For the in vivo xenograft experiment, 8 × 106 PLC cells were subcutaneously injected into 5-week old male BALB/c nude mice followed with the indicated treatment. Tumor-bearing mice were randomized into different groups at the time of treatment initiation. Tumors were measured by caliper every 3 day, and tumor volumes were calculated using the following formula: Tumor volume (mm3) = length (mm) × width (mm) × depth (mm) × 0.52.

For the orthotopic liver cancers model, indicated plasmids suspending in normal saline solution were delivered to 8-week old (for NRASG12V/shP53 induced liver cancer) or 6-week old (for YAP5SA induced liver cancer) C57BL/6 mice by hydrodynamic tail vein injection (HDI). Mice were sacrificed approximate 2 or 4 months after plasmids injection, respectively.

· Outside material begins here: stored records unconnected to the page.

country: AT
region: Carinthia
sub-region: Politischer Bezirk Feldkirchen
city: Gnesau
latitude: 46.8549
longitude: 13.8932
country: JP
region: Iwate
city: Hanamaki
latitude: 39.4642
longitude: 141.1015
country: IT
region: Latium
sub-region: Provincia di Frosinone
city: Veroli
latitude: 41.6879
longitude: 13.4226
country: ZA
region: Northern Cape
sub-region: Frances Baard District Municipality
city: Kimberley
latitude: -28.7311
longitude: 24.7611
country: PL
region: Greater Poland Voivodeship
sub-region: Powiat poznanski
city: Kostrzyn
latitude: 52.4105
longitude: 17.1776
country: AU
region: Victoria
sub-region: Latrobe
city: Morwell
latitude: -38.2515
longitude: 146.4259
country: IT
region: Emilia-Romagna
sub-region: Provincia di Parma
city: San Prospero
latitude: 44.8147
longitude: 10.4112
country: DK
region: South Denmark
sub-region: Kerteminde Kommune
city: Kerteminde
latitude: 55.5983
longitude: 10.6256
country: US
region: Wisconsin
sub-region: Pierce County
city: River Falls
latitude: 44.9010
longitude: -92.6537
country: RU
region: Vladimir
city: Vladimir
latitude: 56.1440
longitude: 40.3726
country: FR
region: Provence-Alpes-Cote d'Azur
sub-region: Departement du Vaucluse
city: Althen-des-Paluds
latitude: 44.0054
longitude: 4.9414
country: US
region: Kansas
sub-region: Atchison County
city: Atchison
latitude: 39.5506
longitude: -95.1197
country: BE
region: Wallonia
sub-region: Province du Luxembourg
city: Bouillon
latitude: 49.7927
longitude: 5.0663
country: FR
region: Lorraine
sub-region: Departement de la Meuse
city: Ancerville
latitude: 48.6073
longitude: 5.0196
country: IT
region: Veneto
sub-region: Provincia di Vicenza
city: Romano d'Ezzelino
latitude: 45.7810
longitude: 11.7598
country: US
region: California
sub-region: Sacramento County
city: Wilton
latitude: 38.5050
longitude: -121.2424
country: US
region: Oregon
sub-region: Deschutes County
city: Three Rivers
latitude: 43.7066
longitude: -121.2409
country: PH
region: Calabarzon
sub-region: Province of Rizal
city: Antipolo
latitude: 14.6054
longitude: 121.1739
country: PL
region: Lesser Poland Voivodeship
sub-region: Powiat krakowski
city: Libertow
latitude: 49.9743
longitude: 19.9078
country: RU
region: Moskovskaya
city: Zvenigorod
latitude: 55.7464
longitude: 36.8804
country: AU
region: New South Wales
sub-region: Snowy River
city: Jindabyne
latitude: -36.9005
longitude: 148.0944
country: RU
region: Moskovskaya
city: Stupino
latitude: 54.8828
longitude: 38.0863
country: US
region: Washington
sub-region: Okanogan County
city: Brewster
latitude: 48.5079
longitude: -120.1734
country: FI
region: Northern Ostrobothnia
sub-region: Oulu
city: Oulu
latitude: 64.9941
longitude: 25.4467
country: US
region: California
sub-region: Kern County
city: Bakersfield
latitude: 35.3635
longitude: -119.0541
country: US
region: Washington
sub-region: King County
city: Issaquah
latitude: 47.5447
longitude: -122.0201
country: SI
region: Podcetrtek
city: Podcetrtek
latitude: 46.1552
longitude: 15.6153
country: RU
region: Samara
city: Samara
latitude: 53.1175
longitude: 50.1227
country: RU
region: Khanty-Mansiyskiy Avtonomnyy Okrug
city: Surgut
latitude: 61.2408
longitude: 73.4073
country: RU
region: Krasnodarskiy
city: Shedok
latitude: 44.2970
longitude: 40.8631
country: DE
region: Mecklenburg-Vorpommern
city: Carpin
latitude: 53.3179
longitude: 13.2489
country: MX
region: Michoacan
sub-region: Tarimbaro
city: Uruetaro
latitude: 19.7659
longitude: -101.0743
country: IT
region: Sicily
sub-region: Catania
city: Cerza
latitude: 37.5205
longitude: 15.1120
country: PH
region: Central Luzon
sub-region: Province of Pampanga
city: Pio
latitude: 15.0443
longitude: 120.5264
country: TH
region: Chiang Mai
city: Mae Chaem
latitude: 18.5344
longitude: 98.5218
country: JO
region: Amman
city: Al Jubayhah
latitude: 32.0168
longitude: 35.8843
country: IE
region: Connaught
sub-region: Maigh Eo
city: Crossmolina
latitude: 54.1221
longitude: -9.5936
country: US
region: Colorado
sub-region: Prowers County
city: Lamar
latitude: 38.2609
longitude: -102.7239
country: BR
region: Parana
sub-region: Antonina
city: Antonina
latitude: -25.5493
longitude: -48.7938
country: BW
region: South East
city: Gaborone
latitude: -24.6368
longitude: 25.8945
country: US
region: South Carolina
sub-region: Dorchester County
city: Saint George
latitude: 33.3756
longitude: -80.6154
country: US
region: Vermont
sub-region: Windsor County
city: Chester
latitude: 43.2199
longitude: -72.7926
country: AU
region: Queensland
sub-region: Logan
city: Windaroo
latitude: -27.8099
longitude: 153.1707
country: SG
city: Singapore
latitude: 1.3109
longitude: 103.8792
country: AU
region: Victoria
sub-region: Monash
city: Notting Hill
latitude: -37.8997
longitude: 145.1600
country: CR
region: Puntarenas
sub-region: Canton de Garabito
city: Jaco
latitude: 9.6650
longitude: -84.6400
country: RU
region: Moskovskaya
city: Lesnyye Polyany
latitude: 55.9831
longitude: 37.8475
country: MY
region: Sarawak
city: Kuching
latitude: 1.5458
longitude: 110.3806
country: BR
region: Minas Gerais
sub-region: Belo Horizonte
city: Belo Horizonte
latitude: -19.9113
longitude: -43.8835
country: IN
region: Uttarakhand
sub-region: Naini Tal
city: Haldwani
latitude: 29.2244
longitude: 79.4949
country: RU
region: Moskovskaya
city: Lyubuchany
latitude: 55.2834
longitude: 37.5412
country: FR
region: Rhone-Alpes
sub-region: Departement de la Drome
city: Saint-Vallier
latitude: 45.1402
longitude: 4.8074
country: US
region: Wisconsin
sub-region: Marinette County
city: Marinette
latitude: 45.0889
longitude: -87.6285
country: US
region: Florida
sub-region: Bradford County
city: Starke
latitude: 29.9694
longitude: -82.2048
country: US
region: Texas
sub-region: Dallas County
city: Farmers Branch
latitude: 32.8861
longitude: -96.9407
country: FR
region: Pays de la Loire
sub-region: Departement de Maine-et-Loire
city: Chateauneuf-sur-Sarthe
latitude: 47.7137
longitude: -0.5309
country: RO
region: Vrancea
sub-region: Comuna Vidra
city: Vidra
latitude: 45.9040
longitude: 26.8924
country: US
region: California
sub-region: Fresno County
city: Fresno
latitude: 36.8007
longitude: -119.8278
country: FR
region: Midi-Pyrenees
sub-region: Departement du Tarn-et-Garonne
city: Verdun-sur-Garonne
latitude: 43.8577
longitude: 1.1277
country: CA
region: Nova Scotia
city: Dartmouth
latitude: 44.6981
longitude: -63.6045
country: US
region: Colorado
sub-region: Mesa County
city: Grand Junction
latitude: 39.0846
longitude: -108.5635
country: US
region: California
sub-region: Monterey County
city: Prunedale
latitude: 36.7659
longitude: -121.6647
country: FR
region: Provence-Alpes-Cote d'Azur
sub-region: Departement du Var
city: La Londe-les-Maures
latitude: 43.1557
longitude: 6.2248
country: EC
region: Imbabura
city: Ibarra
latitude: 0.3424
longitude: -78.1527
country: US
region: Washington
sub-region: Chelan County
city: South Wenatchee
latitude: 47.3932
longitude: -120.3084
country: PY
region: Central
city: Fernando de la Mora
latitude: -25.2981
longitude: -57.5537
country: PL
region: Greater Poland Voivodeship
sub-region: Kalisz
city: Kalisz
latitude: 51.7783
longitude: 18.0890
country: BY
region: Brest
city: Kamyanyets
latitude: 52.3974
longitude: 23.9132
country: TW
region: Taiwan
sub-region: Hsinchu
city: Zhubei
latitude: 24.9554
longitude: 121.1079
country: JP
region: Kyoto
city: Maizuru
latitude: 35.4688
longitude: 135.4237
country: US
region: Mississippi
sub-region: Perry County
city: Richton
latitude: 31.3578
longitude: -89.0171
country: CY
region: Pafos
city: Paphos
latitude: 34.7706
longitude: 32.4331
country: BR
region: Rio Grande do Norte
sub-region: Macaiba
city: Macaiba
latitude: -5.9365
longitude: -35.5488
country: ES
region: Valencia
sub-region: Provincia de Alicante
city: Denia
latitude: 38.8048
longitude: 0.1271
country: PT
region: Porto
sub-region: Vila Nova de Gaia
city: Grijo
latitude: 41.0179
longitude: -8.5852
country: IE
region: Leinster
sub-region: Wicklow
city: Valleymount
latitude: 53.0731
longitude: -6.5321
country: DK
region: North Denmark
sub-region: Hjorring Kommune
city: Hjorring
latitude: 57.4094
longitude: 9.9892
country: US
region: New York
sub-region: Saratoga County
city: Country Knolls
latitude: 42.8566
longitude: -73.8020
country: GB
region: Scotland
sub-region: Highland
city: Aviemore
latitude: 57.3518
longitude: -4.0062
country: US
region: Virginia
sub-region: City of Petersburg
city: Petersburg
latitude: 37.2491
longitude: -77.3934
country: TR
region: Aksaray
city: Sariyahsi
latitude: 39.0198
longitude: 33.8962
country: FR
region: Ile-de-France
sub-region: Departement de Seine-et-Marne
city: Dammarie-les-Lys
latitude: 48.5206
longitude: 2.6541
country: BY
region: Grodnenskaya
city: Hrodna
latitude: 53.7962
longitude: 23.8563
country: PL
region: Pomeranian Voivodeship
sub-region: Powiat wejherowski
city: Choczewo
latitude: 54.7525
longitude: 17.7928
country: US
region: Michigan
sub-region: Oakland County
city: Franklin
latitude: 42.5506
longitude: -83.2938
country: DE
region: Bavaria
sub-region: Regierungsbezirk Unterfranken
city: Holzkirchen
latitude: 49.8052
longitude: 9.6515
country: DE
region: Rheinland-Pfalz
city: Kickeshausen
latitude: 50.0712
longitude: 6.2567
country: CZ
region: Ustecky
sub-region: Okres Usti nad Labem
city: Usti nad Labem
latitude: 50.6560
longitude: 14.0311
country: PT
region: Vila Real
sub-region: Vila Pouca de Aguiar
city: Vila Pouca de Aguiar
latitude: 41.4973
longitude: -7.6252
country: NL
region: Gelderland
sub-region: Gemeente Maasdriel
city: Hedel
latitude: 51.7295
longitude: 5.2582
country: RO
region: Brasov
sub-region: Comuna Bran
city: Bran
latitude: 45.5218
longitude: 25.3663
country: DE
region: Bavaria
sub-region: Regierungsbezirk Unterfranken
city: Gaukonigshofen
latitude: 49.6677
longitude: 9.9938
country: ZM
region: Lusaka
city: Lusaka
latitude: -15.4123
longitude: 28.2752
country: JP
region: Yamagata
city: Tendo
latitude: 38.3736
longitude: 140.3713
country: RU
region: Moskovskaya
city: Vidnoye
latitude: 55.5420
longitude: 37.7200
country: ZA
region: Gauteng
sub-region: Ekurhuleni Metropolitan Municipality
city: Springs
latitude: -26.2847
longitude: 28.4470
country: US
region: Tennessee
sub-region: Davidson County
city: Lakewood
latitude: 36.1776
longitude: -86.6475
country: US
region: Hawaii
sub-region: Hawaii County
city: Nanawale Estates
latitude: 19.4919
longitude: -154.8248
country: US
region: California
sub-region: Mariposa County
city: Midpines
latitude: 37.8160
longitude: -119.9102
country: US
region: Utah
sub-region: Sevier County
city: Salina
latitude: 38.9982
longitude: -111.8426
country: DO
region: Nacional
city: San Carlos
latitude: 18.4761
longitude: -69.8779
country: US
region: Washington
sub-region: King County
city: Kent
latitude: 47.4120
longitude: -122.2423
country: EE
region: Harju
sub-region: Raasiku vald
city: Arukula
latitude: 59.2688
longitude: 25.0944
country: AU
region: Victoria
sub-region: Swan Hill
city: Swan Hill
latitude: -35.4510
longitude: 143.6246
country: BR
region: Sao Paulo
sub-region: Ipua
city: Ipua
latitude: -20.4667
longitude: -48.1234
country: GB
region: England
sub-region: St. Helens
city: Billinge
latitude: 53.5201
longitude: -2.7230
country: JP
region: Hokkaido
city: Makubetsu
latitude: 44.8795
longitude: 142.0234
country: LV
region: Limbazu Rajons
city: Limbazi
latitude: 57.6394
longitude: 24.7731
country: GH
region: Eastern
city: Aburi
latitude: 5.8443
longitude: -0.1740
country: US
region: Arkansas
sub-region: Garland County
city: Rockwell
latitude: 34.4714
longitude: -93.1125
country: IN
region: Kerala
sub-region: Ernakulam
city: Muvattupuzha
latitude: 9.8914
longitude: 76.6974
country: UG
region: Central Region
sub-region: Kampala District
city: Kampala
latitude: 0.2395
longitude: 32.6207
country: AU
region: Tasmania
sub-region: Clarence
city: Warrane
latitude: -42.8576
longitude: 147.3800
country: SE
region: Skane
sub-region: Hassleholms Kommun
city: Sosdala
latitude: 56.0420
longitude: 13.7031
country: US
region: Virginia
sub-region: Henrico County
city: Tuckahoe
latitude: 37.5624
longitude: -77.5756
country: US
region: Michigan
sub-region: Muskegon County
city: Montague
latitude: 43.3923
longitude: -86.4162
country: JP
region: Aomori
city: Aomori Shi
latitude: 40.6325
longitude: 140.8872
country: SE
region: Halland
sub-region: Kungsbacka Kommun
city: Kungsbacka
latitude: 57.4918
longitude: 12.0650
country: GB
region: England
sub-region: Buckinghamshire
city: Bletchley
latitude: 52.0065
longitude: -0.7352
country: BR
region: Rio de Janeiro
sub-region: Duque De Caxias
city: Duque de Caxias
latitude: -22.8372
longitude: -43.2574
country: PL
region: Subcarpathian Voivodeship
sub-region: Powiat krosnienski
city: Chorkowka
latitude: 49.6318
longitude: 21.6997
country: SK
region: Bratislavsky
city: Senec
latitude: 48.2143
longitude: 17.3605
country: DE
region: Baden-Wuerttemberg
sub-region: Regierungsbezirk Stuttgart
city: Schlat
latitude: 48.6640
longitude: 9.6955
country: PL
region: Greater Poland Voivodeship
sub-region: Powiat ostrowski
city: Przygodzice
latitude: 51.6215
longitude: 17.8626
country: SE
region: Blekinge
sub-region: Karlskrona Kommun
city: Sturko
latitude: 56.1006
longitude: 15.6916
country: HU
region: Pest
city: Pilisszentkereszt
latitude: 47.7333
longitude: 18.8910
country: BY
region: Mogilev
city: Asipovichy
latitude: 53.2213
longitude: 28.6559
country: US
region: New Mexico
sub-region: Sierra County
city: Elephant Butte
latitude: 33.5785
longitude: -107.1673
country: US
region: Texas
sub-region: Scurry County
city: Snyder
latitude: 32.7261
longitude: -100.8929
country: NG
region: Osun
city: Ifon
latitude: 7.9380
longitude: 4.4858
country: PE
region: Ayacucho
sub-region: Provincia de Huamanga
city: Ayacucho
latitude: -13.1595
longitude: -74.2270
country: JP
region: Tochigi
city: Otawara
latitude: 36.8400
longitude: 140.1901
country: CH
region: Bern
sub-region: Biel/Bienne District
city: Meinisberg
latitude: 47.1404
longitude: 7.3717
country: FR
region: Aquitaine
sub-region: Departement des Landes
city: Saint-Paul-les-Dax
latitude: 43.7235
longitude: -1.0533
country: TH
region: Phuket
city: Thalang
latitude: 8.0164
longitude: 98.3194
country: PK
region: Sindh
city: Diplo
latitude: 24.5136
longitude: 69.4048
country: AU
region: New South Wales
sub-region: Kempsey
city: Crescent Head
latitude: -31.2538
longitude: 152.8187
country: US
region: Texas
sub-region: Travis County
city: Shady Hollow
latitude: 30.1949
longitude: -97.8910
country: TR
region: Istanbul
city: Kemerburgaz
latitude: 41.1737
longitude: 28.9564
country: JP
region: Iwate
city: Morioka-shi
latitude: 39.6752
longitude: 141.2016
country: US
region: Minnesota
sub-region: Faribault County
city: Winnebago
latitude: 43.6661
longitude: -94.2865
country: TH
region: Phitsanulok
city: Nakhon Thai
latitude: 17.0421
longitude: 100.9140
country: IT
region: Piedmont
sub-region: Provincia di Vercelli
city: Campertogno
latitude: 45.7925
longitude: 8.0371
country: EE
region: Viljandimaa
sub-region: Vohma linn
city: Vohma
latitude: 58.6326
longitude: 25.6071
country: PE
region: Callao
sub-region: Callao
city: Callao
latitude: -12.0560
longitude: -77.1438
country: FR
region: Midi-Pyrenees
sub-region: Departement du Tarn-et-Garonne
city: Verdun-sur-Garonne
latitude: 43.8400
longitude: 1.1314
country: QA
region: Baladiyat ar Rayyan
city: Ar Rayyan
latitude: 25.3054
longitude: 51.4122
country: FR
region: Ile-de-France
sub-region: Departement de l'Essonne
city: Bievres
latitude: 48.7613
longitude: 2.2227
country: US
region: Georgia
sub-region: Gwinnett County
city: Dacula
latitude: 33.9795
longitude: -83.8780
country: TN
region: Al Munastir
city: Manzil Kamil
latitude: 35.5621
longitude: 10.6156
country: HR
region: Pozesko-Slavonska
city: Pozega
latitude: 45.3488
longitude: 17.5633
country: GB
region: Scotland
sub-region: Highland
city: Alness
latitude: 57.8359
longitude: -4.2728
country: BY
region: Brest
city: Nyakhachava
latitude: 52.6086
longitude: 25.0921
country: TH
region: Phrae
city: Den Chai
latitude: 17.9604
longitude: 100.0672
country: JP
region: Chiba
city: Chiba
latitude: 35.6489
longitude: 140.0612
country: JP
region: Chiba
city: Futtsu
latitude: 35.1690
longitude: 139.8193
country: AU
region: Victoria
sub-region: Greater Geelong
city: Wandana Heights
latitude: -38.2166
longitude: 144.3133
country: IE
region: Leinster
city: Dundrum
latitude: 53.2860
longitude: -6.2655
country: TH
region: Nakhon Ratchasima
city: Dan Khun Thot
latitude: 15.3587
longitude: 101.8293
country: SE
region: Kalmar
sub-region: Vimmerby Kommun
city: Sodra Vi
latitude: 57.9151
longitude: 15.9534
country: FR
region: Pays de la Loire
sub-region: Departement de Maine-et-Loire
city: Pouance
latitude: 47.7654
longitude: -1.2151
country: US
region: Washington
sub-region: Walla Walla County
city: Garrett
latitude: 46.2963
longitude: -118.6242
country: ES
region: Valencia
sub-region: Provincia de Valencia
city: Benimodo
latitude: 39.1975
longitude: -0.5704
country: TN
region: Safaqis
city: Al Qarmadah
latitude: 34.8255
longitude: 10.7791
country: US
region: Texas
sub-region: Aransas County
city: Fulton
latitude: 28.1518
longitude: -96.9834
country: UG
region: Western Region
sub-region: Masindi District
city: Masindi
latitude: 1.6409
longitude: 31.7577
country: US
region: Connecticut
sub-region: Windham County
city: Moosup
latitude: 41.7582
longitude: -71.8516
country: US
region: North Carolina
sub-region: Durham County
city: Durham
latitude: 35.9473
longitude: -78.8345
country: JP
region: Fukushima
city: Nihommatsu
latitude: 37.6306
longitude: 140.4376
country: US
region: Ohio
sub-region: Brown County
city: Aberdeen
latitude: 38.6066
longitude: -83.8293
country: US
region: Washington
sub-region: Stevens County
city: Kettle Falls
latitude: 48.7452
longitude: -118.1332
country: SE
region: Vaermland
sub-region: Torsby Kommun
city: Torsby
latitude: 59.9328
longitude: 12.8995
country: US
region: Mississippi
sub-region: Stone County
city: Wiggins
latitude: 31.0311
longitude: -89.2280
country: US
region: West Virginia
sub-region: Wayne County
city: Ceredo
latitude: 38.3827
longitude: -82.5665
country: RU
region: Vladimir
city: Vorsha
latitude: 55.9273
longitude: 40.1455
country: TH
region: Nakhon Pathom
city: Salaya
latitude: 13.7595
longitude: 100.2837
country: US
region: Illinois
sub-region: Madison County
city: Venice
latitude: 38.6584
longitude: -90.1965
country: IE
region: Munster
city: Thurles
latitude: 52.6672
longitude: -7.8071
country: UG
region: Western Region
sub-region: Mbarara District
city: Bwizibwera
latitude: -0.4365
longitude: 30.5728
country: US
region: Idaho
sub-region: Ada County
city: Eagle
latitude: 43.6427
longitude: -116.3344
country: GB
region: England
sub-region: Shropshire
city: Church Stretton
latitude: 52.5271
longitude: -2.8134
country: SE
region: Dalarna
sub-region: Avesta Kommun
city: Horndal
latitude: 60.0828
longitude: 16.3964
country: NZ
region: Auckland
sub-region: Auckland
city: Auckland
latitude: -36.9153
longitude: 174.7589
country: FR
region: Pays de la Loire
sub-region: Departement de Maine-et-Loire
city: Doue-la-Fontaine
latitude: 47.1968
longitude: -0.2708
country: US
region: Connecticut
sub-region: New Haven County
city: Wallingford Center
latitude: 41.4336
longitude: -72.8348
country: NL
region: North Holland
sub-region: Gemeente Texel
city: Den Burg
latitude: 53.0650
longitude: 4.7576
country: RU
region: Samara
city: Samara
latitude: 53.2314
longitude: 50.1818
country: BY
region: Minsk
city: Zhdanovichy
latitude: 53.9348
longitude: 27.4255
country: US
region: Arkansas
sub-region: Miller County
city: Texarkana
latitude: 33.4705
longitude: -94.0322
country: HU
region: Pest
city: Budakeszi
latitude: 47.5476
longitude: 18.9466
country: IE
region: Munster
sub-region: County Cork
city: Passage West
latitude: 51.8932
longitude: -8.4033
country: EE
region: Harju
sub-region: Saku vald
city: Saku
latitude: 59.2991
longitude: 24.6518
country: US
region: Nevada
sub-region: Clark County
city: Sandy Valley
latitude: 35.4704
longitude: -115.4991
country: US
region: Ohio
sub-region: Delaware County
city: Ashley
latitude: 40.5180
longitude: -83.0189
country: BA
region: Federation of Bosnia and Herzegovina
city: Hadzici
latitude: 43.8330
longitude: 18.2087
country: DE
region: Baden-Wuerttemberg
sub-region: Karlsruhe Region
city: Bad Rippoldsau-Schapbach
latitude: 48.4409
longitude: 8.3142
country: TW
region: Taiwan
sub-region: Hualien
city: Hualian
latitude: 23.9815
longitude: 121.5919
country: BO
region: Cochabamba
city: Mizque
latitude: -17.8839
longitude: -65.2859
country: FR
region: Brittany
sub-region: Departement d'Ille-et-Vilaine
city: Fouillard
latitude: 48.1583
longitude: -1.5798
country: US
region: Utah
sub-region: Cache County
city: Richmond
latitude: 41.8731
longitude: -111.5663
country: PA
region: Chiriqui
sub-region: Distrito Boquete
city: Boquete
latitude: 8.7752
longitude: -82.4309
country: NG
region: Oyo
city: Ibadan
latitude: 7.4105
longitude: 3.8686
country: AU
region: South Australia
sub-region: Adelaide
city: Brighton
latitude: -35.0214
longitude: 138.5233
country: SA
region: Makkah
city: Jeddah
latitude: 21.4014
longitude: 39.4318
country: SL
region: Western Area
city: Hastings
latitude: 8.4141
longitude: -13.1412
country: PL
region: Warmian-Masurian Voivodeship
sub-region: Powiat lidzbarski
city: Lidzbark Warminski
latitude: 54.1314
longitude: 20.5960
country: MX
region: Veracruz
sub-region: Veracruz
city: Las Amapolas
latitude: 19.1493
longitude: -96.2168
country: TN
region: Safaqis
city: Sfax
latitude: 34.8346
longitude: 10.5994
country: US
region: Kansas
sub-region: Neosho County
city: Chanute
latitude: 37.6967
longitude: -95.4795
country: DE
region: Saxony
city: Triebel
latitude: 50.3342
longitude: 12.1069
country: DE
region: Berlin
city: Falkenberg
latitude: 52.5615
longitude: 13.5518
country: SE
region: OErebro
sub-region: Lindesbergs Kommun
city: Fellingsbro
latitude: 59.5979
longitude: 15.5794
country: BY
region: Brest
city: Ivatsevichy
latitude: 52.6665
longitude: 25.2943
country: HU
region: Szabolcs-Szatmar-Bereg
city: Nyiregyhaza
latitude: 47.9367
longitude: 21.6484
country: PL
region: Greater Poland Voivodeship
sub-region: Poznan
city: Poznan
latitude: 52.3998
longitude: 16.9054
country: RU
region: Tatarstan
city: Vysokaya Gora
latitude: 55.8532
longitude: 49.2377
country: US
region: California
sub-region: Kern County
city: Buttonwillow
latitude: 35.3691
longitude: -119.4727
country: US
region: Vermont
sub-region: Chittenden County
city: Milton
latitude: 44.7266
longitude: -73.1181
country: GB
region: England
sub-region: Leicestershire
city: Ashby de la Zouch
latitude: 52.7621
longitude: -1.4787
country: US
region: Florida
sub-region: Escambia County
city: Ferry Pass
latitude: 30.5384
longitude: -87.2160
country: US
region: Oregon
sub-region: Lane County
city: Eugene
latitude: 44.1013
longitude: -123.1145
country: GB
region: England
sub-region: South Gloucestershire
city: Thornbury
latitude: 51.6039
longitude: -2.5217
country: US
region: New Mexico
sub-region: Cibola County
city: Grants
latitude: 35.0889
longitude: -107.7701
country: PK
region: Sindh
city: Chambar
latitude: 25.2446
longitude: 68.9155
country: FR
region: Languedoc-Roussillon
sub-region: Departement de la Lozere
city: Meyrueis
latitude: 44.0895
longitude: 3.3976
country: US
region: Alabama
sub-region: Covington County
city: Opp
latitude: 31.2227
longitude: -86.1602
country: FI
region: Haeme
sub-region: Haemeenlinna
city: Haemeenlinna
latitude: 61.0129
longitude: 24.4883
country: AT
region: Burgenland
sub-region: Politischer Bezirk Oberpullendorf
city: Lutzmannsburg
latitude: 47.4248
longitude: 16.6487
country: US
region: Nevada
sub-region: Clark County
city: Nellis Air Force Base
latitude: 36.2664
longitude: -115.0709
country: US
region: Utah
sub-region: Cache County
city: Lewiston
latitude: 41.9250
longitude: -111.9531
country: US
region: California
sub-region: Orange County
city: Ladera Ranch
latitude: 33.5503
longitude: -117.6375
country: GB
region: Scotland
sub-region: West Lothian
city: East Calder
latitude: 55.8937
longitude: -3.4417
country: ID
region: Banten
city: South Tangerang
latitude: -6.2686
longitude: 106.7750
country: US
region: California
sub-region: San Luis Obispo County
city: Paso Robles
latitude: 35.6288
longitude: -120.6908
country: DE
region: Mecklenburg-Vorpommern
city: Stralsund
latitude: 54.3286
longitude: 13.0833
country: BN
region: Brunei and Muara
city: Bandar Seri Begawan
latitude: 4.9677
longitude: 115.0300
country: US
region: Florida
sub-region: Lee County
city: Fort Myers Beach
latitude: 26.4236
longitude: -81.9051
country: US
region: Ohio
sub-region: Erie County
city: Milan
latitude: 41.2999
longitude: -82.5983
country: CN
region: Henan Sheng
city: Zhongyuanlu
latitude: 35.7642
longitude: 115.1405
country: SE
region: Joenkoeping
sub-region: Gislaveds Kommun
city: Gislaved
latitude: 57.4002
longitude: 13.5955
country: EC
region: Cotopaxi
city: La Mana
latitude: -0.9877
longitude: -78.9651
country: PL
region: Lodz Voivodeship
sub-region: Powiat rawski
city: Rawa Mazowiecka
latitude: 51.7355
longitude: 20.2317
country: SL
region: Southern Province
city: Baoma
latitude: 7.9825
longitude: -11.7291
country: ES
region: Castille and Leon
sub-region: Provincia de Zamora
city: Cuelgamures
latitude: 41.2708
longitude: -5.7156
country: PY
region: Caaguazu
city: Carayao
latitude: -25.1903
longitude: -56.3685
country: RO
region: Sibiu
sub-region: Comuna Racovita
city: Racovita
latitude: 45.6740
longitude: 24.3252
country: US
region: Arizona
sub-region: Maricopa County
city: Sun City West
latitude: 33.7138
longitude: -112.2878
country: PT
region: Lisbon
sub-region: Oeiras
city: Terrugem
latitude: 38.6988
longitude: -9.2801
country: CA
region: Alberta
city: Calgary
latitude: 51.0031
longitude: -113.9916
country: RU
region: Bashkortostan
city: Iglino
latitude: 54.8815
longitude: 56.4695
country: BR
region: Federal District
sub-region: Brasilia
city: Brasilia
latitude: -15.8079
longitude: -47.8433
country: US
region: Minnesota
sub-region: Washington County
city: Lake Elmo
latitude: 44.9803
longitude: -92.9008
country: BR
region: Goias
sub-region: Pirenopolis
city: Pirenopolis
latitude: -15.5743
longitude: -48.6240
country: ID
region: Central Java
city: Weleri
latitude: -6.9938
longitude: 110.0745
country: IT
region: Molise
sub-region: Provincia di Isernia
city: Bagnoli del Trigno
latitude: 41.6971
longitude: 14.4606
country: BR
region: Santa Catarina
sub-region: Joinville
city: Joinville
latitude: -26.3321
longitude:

Metformin (MedChemExpress) was provided in drinking water when tumor reached 100 mm3 in volume (xenograft) or 3 (for NRASG12V/shP53 induced liver cancer) or 4 weeks (for YAP5SA induced liver cancer) after plasmids injection. TBOPP (Topscience) was dissolved in PBS containing 10% DMSO and 12.5% Cremophol EL and injected by the tail vein at the indicated time.

Statistical analysis

Data are presented as the mean ± SD or mean ± SEM of at least three independent experiments as indicated. Student’s t test was used to compare two groups. ANOVA was used for multiple comparisons (GraphPad Software). *P < 0.05; **P < 0.01; ***P < 0.001; ns: not significant.